Rewrite the text lines of each of the records as a numbered list, dropping any blank lines. Omit the pictures from your answer.

(Stored data entries)
========================================
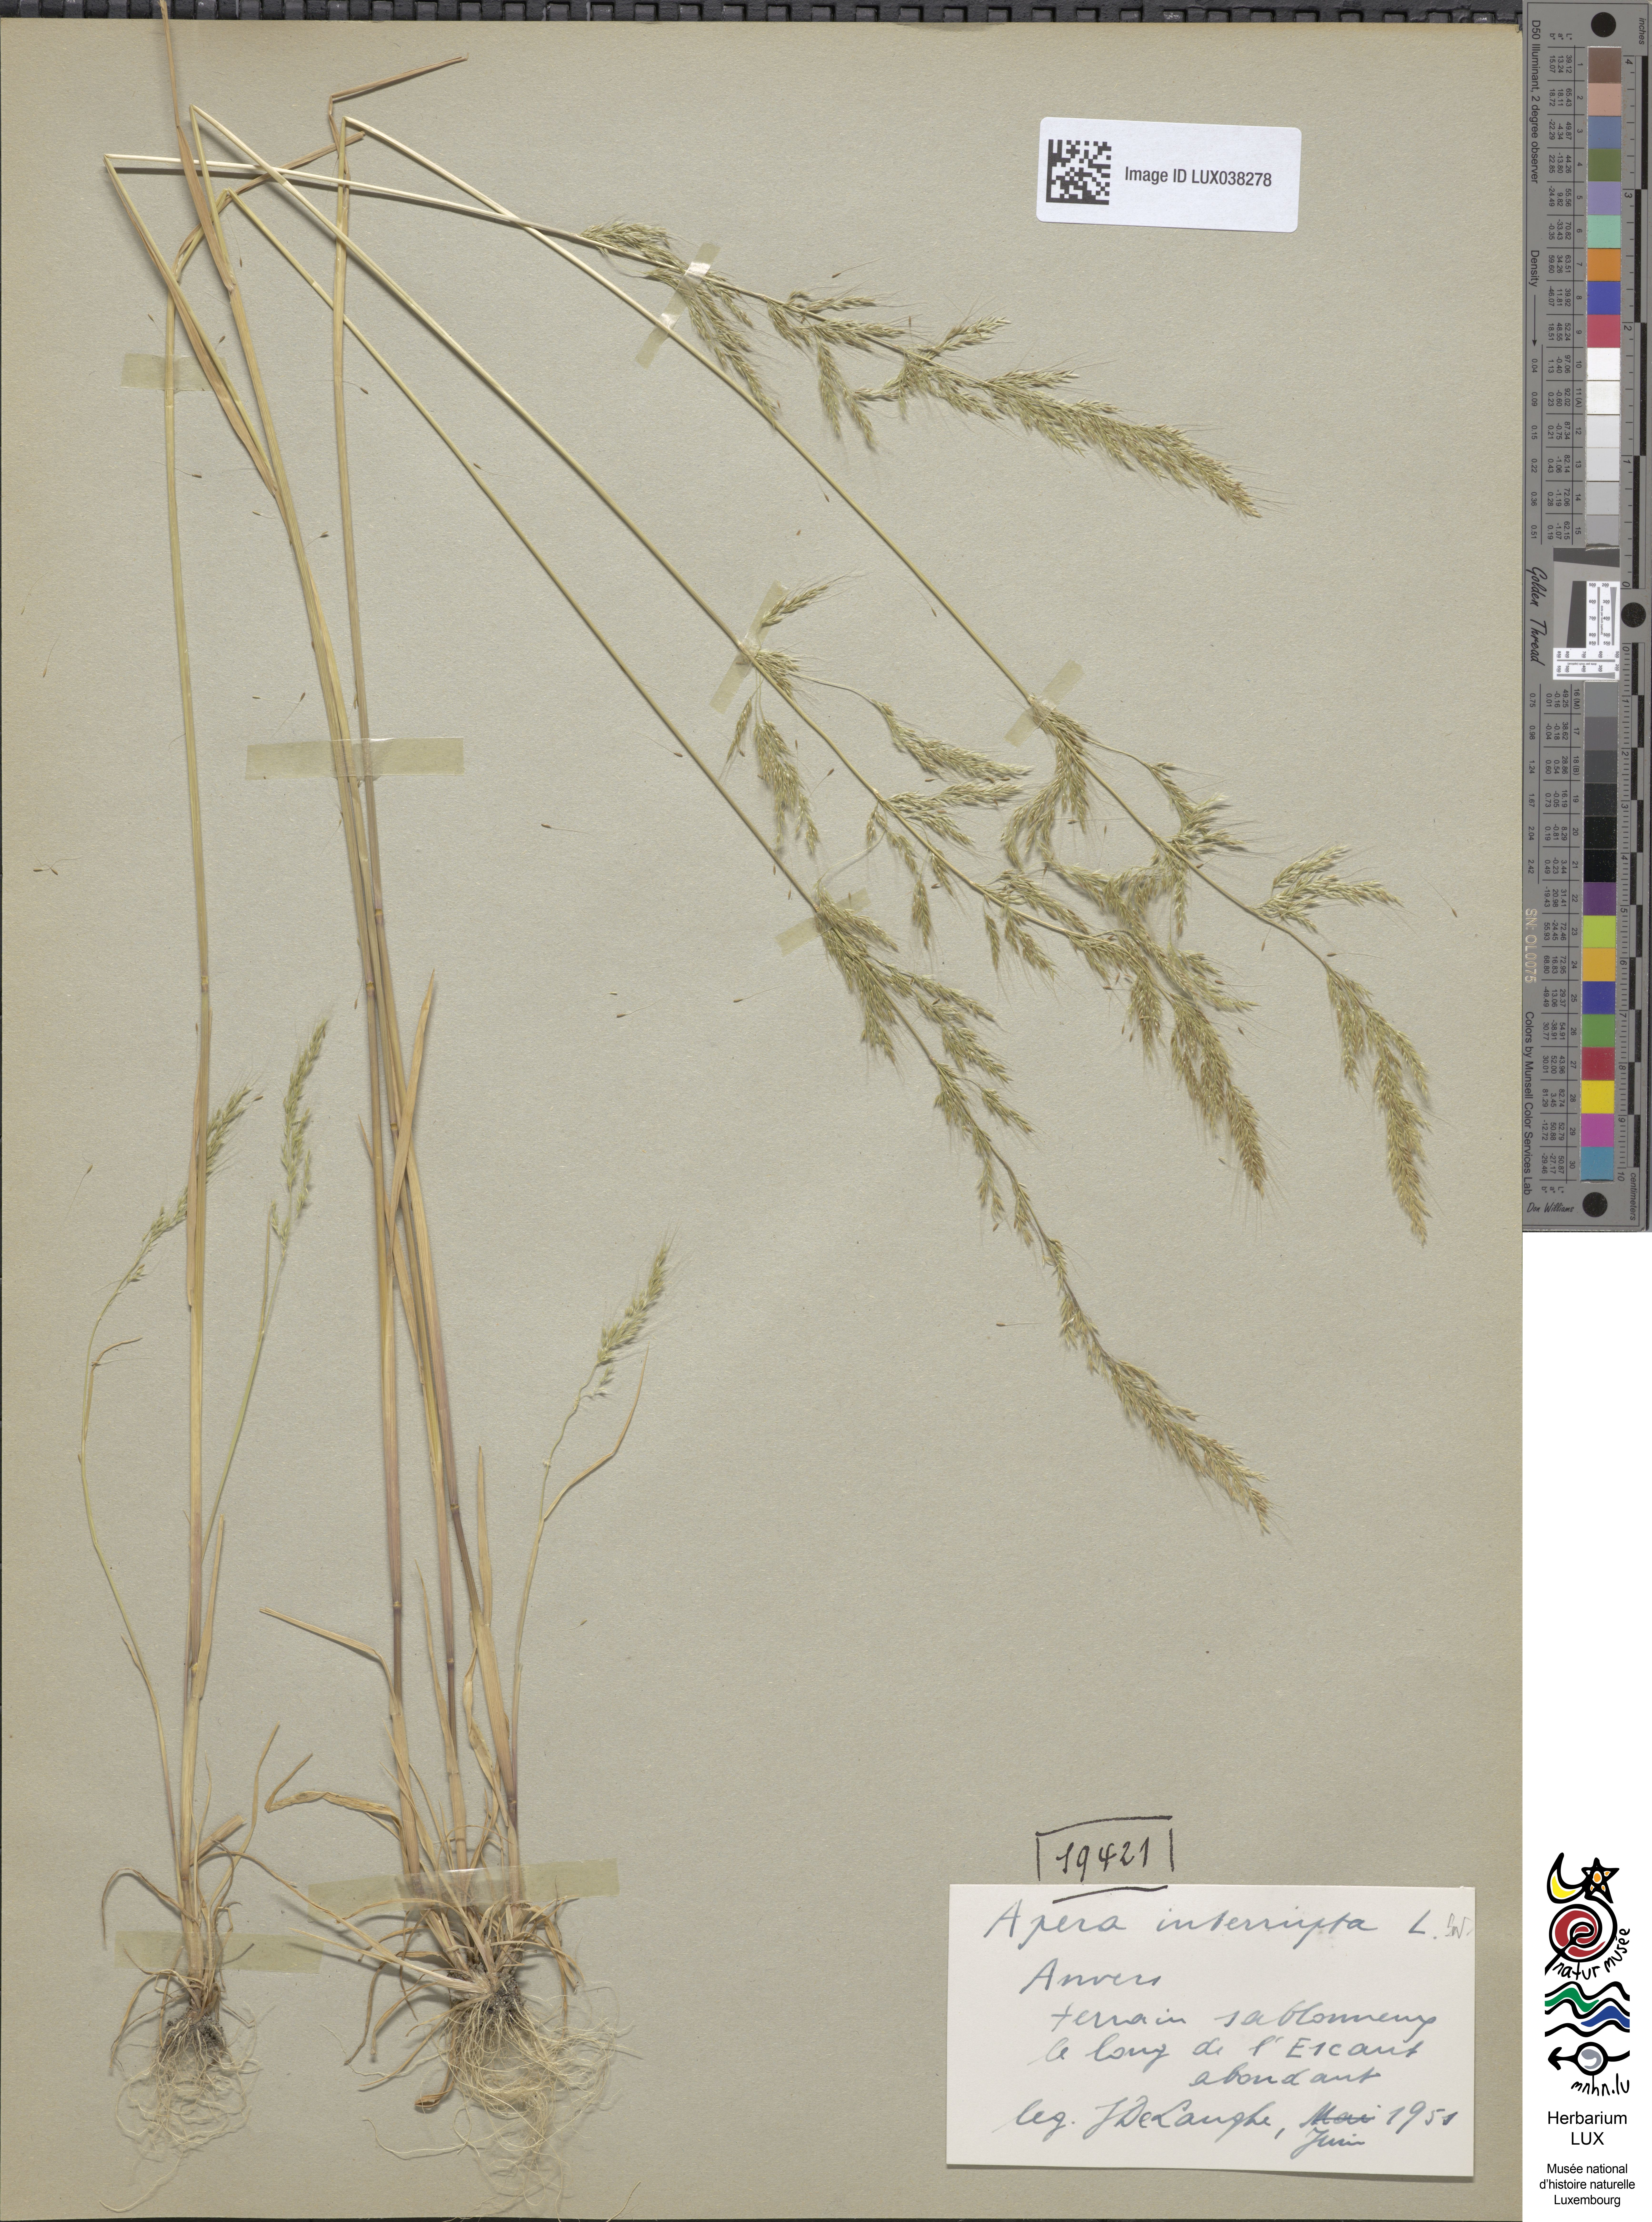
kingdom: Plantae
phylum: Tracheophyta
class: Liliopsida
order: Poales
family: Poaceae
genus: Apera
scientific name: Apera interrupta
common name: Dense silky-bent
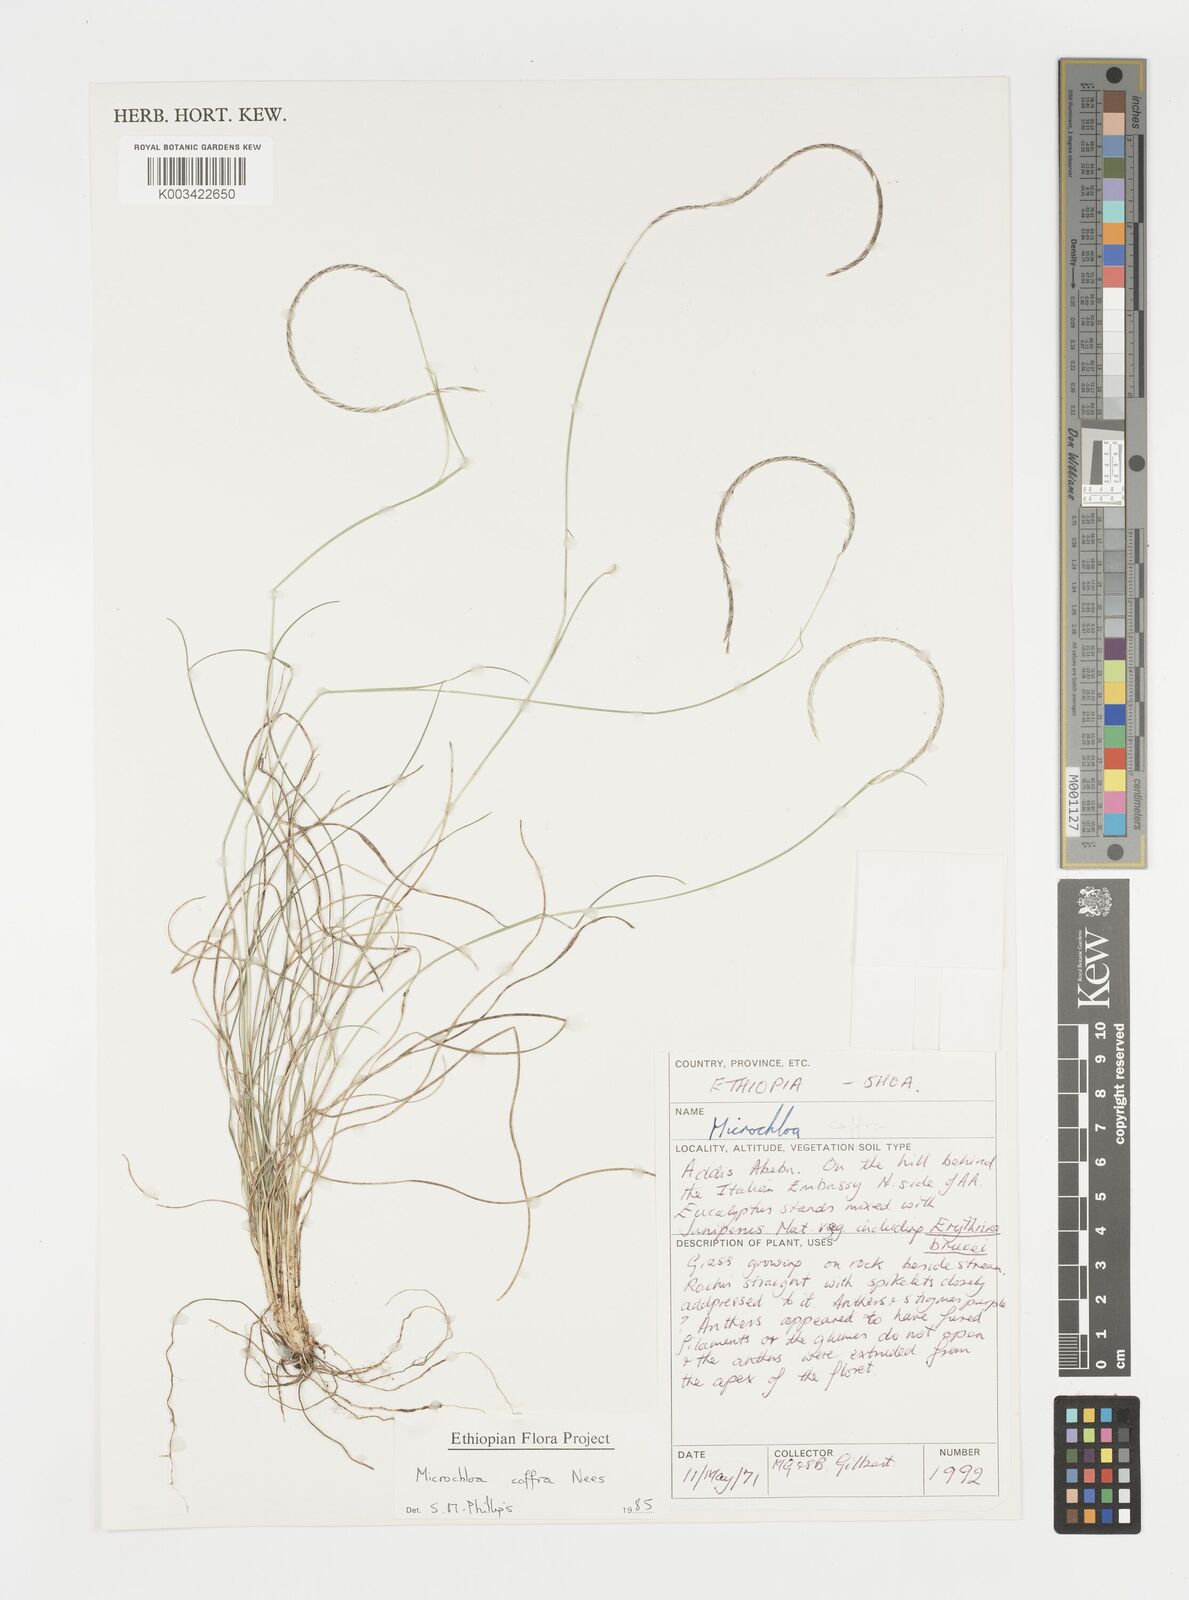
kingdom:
========================================
» **ANSWER**:
1. kingdom: Plantae
2. phylum: Tracheophyta
3. class: Liliopsida
4. order: Poales
5. family: Poaceae
6. genus: Apera
7. scientific name: Apera interrupta
8. common name: Dense silky-bent
9. kingdom:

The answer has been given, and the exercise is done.